Objective:  The purpose of this prospective clinical trial, with a minimum two-year follow-up, was to evaluate the clinical effects of a titanium-coated lumbar interbody fusion system in the treatment of lumbar instability.

Methods:  The study cohort consisted of 94 patients with lumbar instability who accepted posterior lumbar interbody fusion with a titanium-coated fusion system. The patients were examined at the sixth, 12th and 24th month postoperatively. The clinical outcomes of all patients were evaluated according to the Japanese Orthopaedic Association (JOA) score and Oswestry disability index (ODI). Radiological studies, which included assessment of loss of disc space height, intervertebral angle and isodense bone bridging, were used to evaluate the fusion.

Results: The overall fusion rate was 95.75% at the 24th month after surgery.
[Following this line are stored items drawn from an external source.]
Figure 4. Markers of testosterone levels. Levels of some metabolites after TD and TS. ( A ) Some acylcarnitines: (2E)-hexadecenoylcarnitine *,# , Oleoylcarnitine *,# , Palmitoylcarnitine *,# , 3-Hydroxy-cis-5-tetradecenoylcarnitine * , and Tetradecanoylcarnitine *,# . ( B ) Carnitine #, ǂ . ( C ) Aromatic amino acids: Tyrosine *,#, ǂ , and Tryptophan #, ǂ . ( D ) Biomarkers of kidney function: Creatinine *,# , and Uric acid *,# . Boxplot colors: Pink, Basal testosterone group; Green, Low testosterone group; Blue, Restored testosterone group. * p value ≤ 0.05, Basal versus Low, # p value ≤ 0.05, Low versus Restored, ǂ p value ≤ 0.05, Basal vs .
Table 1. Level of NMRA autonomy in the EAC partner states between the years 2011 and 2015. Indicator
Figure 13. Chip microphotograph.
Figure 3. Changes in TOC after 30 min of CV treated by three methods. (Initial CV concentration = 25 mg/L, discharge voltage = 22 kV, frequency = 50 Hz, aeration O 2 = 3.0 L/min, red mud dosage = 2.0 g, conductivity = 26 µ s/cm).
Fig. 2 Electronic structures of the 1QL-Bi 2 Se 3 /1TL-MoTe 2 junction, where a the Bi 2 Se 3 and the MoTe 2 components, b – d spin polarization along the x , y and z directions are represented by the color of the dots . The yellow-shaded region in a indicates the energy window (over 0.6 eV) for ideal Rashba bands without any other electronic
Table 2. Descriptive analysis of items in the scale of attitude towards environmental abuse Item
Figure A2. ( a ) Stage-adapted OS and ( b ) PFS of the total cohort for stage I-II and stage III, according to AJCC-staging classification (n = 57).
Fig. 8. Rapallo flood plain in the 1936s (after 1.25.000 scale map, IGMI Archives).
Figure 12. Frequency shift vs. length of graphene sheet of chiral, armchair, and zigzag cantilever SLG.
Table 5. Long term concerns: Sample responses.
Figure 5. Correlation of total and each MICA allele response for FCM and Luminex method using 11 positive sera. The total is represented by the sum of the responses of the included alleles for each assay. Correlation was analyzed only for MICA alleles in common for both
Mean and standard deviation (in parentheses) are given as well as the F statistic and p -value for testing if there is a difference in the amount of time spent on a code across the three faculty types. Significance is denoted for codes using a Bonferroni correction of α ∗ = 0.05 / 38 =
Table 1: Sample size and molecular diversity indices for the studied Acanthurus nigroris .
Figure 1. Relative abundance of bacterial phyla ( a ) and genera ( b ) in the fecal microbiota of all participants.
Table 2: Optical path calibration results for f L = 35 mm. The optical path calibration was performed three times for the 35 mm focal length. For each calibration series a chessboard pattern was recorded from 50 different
Ninety-two (97.87%) patients were able to work while 53 patients (56.38%) were capable of performing heavy manual labor. Neurological assessment showed 77 patients (81.92%) had no sensory or motor deficit. The mean JOA score had increased from 15.34 to 28.92 and ODI had decreased from 45 to 15 at the 24th month after surgery. No implant fracture or displacement was found.

Conclusion:  The titanium-coated intervertebral fusion cage is effective and safe for treatment of lumbar instability.